Your instructions:
Since pictures are not wanted, repeat only the text of the records, word for word.
○ ○ ○ ○
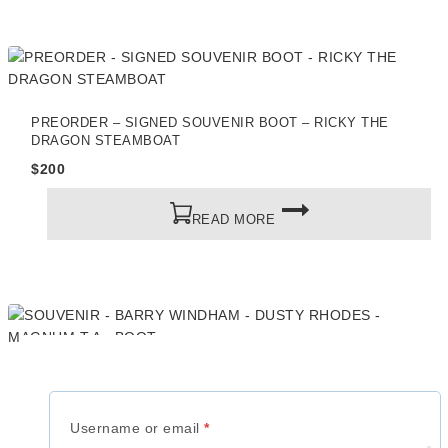
PREORDER – SIGNED SOUVENIR BOOT – RICKY THE
DRAGON STEAMBOAT
$
200
READ MORE
SOUVENIR – BARRY WINDHAM – DUSTY RHODES –
MAGNUM T.A – BOOT
$
200
Required
Username or email
*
○ ○ ○ ○
Output of the exercise:
PREORDER – SIGNED SOUVENIR BOOT – RICKY THE
DRAGON STEAMBOAT
$
200
READ MORE
SOUVENIR – BARRY WINDHAM – DUSTY RHODES –
MAGNUM T.A – BOOT
$
200
Required
Username or email
*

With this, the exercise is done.